Turn every line of the listing below into a numbered list, skipping blank lines. Leave the pictures out of your answer.

* Page-level text extractions:

══════

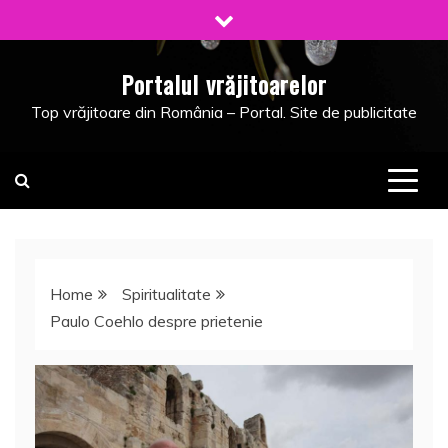
Skip
to
content
Portalul vrăjitoarelor
Top vrăjitoare din România – Portal. Site de publicitate
Home
Spiritualitate
Paulo Coehlo despre prietenie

══════

* Finished exercise:
1. Skip
2. to
3. content
4. Portalul vrăjitoarelor
5. Top vrăjitoare din România – Portal. Site de publicitate
6. Home
7. Spiritualitate
8. Paulo Coehlo despre prietenie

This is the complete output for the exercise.